Lynché sur les réseaux sociaux, le cycliste qui a renversé une gamine de 5 ans est sorti du silence ce mercredi après avoir consulté son avocat, Philippe Culot.

Dans la soirée, l'homme de loi a publié un long communiqué dans lequel il reprend et commente les faits survenus le 25 décembre dernier. Sans surprise, Me Culot défend une thèse qui n'est, rappelons-le, pas celle du parquet, ce dernier ayant décidé de renvoyer le cycliste devant le tribunal correctionnel. Ceci dit, à lire le conseil du cycliste, ce dernier s'est arrêté après le contact avec l'enfant mais est reparti, confronté à l'agressivité du papa.

"Le 25 décembre dernier, sur un chemin rendu glissant par la neige, à proximité de la Baraque Michel, un cycliste de 61 ans a malencontreusement heurté une jeune enfant en tentant de se rééquilibrer après un passage sur le côté de la route", explique l'avocat..

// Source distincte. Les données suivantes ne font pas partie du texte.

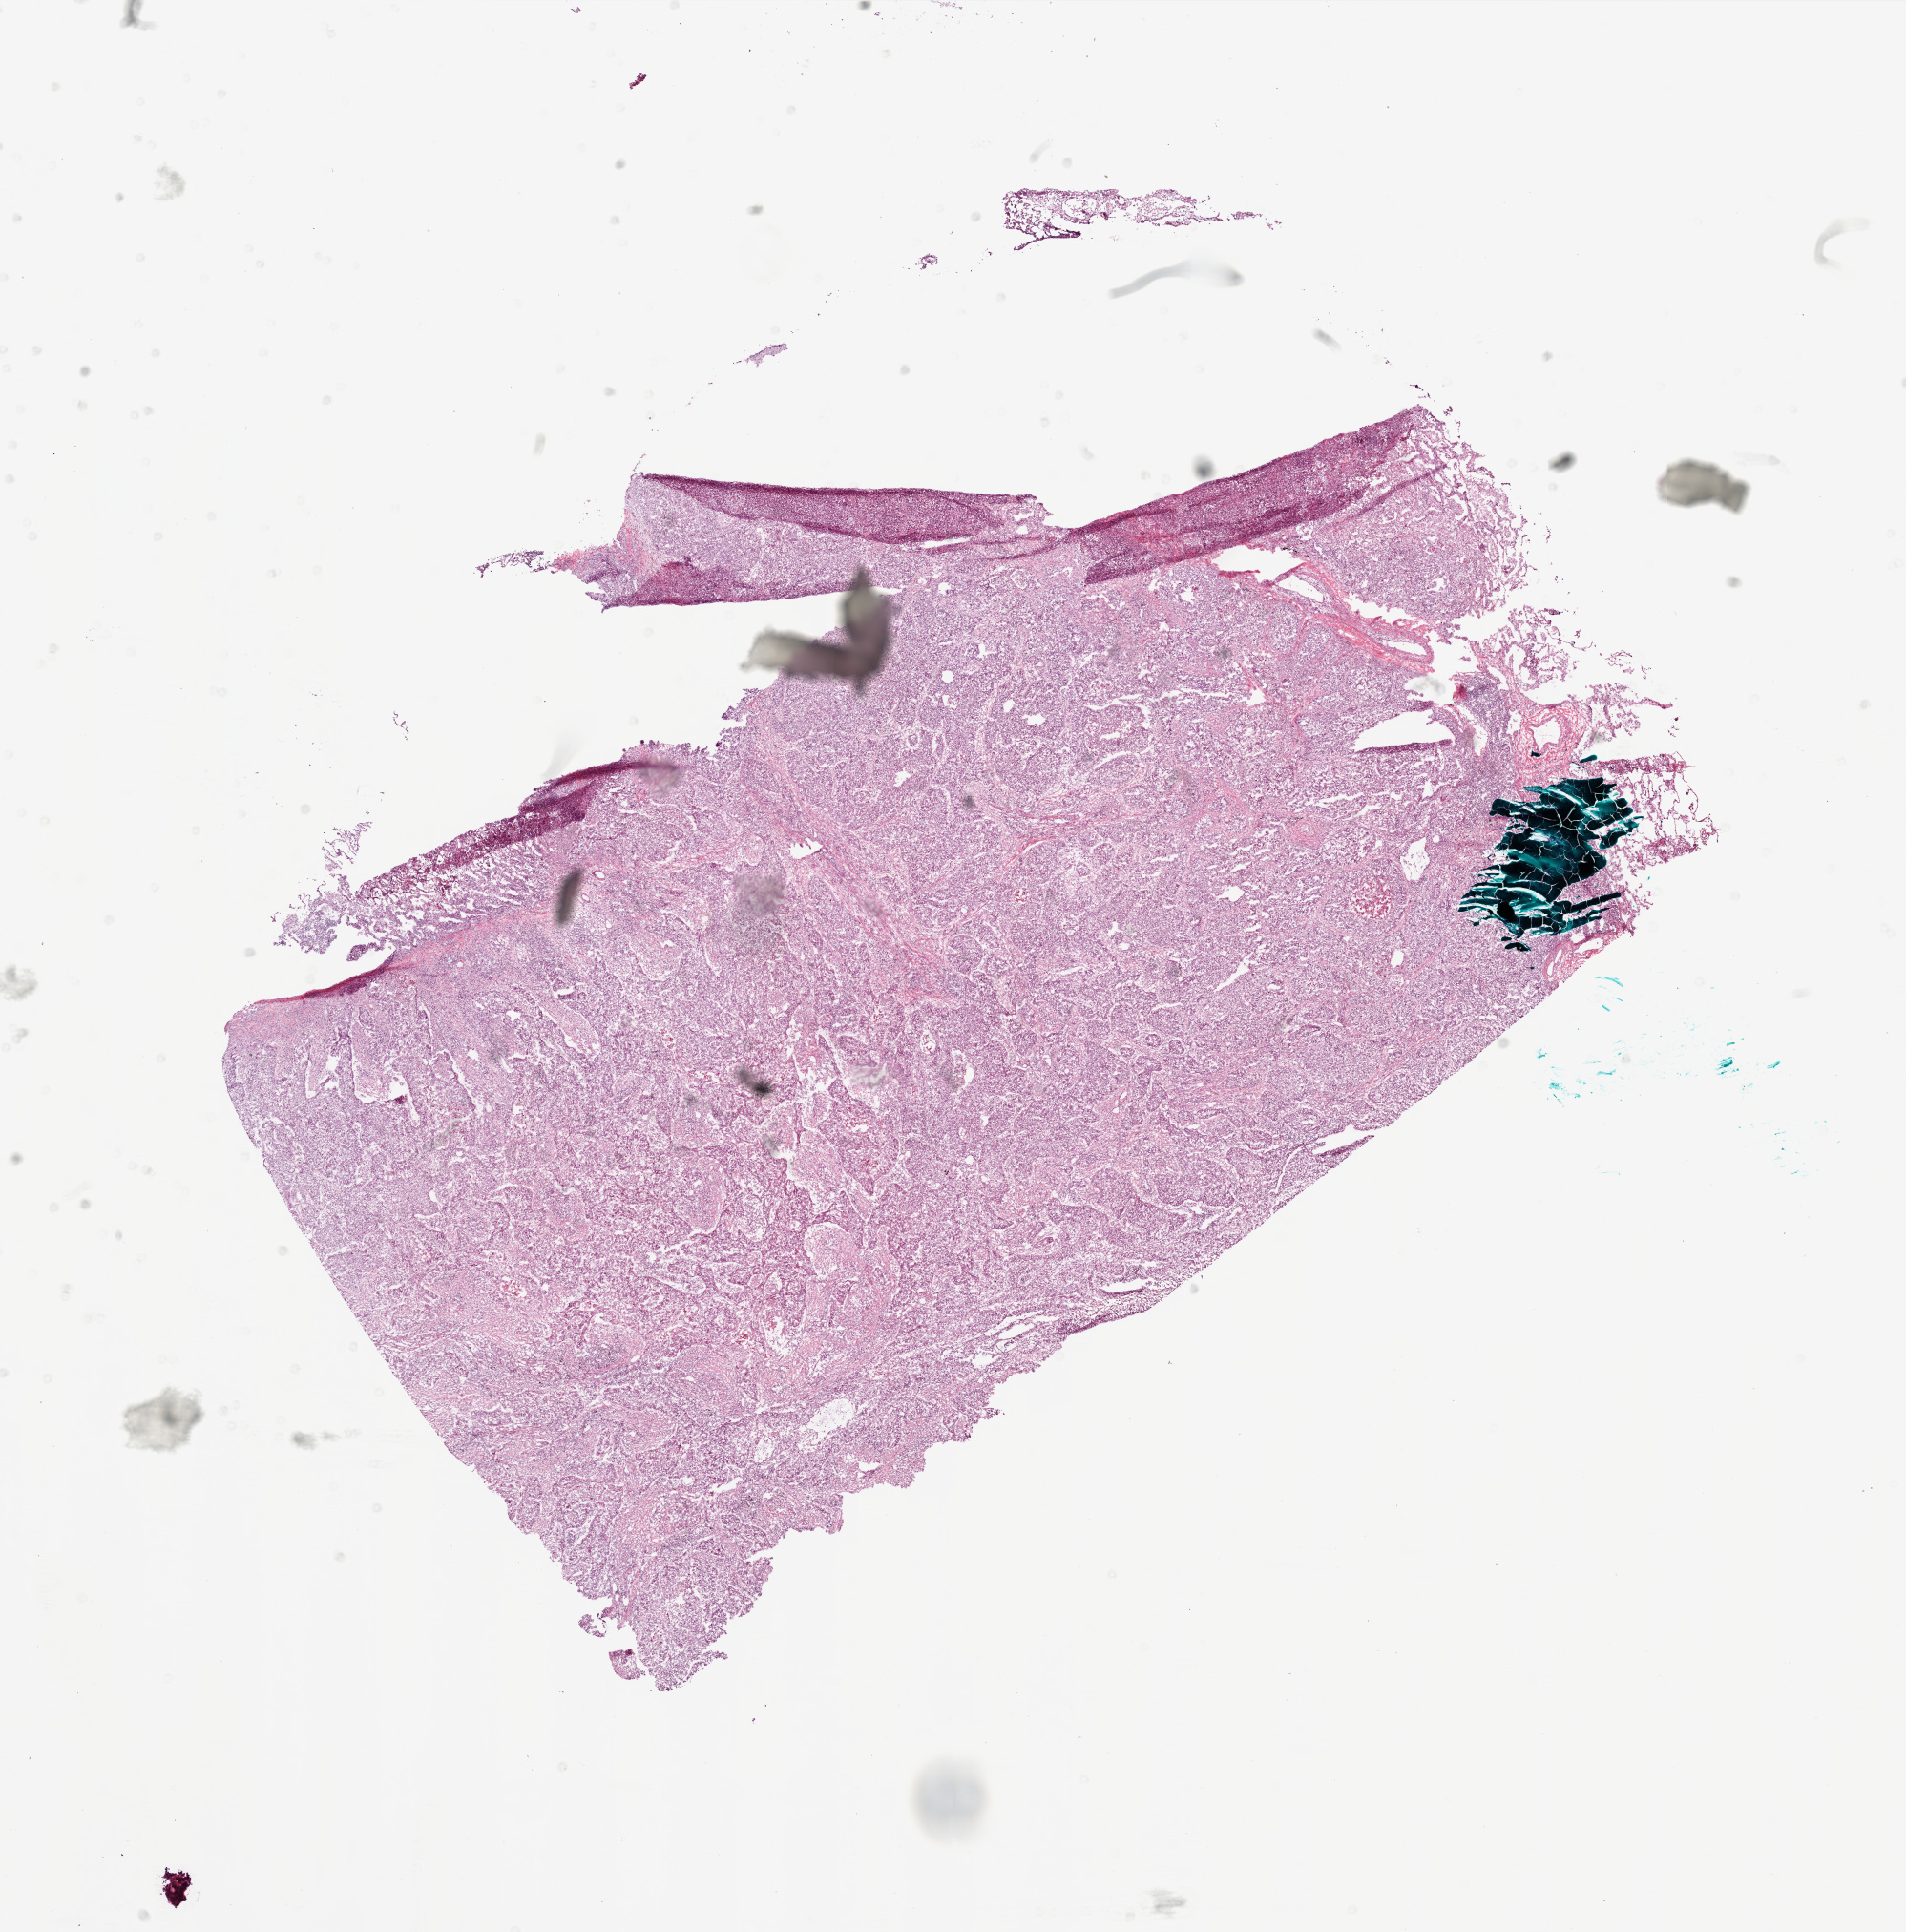
H&E whole-slide image — a low-resolution overview of the entire scanned area, about 16.0 x 16.2 mm (from a 20x scan). Frozen section from the bottom of the tissue portion. Primary tumour sample from the lung. Patient: male, age at initial diagnosis 71 years. Composition of this section per pathologist review: tumour nuclei 80%, necrosis 0%.
Diagnosis: Squamous cell carcinoma, NOS. AJCC pathologic stage: IIA.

"Une analyse sereine de la vidéo partagée par le père de l’enfant permettra à quiconque est déjà monté sur un vélo de cyclotourisme d’admettre que le mouvement du cycliste est habituel dans une pareille situation de glissade et qu’il ne s’agit évidemment pas d’un coup volontaire. Après avoir été interpelé par le père de l’enfant, comme le montre la vidéo, le cycliste s’est rendu compte de la chute intervenue et il s’est dès lors immédiatement arrêté pour présenter des excuses et s’assurer de l’état de santé de la fillette. Devant l’agressivité du père, il toutefois décidé de reprendre sa route afin d’éviter un fait de violence à son encontre".


"Le père de l’enfant, qui a filmé la scène et ensuite sollicité, pour une raison qui n’apparait pas immédiatement évidente, le partage de celle-ci par le plus grand nombre sur le réseau social Facebook, a depuis lors reconnu que sa fille était en pleine santé ce qui est évidemment l’élément le plus important en cette affaire et ce dont se réjouissent le cycliste et sa famille".

"Les dommages liés à ce partage massif sont toutefois incommensurables pour ce cycliste, père de famille et grand-père de plusieurs petits-enfants. Ces dommages ne sont pas seulement liés à la déferlante de commentaires haineux sur les réseaux sociaux et à la suite d’articles de presse".

"Ces dommages sont aussi et surtout liés au comportement totalement incompréhensible et disproportionné des autorités judiciaires qui ont alimenté, en diffusant un appel à témoins d’abord, en privant un sexagénaire sans aucun antécédent judiciaire de sa liberté ensuite et en annonçant enfin qu’une peine d’un an d’emprisonnement était encourue, la violence des propos tenus à l’encontre du cycliste des Fagnes".

"La publicité donnée par le Parquet du Procureur du Roi de Verviers à chacune des étapes de ce dossier est inadmissible et attentatoire à la présomption d’innocence dont doit jouir toute personne appelée à comparaitre devant un Tribunal, lequel, quoi qu’en pensent les internautes, sera le seul à dire quels faits sont avérés et quelle sanction, le cas échéant, doit être prononcée".

Pour l’heure, comme le demandent le conseil du cycliste et le papa de la gamine, le calme et la sérénité doivent revenir en cette affaire qui sera jugée en février prochain.